*Work request*. Which lines in the entries below contain the string "variété"? Show each of those lines in full, and treat uppercase and lowercase as different.

*Supplied data*.
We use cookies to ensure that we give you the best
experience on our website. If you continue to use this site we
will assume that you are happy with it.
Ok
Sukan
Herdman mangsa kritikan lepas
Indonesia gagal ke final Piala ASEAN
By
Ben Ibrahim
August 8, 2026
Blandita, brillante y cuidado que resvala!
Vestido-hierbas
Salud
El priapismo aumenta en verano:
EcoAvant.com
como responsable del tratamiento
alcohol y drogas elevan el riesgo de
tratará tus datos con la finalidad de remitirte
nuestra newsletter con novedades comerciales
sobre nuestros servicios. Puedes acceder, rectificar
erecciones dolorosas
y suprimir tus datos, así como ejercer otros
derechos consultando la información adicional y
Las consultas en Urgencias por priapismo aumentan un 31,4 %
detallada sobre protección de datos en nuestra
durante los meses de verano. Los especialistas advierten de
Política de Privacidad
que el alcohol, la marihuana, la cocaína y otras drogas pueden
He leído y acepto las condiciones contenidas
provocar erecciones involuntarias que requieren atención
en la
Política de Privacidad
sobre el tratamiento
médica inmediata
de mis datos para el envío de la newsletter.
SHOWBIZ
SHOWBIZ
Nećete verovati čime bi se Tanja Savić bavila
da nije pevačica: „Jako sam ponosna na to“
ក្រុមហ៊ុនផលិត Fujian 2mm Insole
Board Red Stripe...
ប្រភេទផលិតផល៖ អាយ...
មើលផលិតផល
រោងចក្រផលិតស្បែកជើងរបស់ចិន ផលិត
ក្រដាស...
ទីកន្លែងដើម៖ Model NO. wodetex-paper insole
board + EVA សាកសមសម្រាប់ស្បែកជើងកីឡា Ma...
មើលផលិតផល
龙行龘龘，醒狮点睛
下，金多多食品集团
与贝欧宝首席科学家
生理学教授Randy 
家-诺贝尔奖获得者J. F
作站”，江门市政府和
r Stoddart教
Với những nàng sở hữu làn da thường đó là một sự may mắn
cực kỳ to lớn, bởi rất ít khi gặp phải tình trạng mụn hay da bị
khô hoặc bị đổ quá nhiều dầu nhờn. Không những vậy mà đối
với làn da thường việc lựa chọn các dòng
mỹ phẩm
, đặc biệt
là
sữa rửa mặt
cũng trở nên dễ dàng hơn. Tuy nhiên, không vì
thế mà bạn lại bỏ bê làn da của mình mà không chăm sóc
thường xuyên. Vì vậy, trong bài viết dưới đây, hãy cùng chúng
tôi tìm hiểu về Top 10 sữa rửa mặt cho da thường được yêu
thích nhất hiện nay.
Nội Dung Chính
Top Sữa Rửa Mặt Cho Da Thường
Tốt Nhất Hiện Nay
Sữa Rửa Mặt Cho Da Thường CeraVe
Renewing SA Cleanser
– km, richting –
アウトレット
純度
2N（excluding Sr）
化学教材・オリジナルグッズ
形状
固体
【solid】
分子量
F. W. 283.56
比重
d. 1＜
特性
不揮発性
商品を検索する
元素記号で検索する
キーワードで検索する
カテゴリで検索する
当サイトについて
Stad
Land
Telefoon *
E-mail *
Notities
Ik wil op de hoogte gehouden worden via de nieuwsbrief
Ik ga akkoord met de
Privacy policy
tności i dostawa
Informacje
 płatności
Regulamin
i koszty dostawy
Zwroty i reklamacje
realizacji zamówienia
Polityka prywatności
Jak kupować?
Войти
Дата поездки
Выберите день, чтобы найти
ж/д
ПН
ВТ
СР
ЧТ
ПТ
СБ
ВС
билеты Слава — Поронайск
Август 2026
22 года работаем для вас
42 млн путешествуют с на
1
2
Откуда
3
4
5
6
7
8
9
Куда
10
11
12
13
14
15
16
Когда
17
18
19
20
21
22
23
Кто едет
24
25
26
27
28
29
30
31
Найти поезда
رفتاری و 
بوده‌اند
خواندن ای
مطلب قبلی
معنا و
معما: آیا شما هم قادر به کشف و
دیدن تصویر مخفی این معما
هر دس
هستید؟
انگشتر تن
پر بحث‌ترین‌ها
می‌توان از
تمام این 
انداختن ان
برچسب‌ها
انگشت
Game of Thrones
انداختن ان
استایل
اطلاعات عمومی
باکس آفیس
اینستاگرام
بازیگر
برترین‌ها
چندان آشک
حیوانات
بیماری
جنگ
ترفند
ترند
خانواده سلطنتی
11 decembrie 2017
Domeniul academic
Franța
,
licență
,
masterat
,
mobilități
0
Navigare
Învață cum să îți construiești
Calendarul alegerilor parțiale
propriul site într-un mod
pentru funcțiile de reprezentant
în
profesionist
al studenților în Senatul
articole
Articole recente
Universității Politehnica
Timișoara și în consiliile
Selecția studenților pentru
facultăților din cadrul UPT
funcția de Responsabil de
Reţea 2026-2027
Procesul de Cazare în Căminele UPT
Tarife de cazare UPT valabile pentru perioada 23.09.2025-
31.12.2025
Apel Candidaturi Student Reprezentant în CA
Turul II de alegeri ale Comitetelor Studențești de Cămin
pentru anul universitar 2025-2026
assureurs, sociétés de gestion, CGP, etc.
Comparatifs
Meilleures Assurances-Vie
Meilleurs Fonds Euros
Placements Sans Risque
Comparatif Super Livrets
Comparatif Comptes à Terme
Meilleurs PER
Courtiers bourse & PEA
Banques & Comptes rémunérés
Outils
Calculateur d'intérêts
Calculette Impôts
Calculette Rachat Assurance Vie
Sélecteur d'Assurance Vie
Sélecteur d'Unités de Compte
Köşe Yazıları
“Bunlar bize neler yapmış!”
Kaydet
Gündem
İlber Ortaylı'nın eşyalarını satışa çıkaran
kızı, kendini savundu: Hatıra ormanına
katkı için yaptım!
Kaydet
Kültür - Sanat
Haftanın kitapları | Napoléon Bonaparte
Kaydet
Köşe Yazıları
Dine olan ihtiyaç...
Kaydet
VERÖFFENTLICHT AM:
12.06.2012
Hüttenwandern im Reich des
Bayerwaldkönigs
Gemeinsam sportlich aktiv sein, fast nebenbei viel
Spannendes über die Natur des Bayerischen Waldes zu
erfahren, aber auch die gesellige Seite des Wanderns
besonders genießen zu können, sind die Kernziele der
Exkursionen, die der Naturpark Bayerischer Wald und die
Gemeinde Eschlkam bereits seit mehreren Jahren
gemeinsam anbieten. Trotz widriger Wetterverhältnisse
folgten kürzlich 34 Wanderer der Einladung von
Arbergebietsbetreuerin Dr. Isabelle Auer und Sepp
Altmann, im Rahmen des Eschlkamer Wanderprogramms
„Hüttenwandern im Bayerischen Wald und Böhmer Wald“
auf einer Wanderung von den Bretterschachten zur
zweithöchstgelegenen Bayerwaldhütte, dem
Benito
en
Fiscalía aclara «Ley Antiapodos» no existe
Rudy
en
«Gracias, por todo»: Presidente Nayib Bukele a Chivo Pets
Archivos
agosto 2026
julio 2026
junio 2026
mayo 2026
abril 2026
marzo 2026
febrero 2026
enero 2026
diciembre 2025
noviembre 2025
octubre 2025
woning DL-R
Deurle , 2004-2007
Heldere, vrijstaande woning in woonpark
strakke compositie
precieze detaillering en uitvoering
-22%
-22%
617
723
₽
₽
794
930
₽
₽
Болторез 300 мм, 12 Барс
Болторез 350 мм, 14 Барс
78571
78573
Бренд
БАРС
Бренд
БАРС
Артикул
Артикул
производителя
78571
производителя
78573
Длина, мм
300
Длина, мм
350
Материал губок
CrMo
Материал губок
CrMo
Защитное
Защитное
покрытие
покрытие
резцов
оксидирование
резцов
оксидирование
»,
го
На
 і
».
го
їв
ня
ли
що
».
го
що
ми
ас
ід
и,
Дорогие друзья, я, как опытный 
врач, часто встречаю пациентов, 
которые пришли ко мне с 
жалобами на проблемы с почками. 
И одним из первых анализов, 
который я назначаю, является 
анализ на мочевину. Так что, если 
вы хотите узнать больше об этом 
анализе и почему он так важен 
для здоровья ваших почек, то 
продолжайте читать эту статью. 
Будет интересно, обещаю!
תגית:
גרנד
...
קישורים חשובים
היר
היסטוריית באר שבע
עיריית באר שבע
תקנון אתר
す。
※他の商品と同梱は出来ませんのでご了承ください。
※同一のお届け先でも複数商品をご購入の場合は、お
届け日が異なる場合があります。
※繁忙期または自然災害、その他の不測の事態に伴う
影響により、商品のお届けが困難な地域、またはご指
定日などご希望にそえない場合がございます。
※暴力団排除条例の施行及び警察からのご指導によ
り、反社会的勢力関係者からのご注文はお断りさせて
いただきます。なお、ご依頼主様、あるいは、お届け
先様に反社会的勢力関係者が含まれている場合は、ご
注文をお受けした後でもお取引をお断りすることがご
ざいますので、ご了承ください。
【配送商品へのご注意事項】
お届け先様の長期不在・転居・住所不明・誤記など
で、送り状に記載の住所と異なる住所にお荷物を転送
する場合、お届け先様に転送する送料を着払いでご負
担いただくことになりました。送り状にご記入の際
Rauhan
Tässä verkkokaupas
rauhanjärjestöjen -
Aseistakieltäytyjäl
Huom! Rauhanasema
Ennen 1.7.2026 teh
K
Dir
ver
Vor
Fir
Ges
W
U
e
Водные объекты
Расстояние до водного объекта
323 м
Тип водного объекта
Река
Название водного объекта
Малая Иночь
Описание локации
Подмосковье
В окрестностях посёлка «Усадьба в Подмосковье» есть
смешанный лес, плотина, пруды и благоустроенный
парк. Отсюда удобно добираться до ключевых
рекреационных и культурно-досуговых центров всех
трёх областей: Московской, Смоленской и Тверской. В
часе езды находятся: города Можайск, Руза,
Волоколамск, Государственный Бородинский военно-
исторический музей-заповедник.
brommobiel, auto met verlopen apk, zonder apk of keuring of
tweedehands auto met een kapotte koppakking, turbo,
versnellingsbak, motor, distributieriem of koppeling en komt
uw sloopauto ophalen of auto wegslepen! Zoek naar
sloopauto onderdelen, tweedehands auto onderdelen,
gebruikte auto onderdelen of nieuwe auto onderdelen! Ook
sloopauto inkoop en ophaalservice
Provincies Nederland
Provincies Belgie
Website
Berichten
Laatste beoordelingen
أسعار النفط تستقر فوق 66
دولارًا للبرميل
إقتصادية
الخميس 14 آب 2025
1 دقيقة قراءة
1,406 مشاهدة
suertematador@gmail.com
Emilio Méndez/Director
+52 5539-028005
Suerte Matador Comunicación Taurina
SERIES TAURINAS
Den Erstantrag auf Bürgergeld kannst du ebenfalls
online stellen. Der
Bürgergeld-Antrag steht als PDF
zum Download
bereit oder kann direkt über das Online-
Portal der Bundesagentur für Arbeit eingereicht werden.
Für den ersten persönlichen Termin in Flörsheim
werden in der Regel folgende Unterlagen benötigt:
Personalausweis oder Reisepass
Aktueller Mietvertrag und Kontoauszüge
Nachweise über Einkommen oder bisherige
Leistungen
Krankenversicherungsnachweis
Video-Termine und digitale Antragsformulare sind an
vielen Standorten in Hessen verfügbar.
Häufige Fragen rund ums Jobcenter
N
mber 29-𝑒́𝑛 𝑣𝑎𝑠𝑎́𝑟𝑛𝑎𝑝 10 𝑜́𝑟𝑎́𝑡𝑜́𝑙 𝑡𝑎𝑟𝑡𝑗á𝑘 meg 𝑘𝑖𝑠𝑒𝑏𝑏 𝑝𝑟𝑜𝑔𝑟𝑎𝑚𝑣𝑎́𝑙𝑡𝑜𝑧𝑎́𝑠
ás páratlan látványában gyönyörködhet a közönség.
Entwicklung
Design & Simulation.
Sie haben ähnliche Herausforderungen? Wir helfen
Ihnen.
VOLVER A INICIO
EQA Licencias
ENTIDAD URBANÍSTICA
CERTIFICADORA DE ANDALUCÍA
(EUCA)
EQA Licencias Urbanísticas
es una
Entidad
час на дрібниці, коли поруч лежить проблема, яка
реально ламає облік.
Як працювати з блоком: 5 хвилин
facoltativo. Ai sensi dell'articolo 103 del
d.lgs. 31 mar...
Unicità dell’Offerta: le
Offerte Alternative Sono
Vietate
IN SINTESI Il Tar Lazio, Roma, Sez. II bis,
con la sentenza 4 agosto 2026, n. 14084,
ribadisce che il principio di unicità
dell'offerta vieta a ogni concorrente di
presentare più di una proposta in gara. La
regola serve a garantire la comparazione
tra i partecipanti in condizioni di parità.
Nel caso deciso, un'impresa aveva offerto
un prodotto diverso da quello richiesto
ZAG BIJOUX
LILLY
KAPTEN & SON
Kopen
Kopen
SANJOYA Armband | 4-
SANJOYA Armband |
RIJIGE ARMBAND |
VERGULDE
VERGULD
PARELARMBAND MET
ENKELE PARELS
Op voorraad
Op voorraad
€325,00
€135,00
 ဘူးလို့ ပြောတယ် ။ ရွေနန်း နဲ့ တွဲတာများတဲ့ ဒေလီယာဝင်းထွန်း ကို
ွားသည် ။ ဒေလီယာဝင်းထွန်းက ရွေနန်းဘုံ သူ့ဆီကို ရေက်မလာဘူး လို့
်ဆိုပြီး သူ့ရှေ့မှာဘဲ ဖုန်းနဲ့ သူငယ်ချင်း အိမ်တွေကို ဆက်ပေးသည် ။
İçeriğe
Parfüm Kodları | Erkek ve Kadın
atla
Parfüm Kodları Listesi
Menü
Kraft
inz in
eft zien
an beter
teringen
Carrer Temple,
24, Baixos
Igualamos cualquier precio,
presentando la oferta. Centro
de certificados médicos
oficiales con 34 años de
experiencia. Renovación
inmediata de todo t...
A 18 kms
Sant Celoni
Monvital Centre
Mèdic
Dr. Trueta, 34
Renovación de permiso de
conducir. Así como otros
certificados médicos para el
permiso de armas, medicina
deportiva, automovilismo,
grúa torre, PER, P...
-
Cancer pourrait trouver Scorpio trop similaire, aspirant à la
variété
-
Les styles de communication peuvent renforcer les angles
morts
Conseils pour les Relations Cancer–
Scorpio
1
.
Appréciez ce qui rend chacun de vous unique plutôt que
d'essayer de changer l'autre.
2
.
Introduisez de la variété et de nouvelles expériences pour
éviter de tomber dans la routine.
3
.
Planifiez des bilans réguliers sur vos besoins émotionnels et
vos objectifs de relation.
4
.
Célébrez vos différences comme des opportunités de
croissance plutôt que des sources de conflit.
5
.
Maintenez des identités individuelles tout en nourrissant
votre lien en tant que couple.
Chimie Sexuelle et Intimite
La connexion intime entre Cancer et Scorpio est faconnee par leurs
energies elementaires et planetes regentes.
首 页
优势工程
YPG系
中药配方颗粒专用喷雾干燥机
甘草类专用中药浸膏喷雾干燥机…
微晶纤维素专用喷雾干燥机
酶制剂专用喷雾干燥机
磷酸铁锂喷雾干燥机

*Completed exercise*.
variété
Introduisez de la variété et de nouvelles expériences pour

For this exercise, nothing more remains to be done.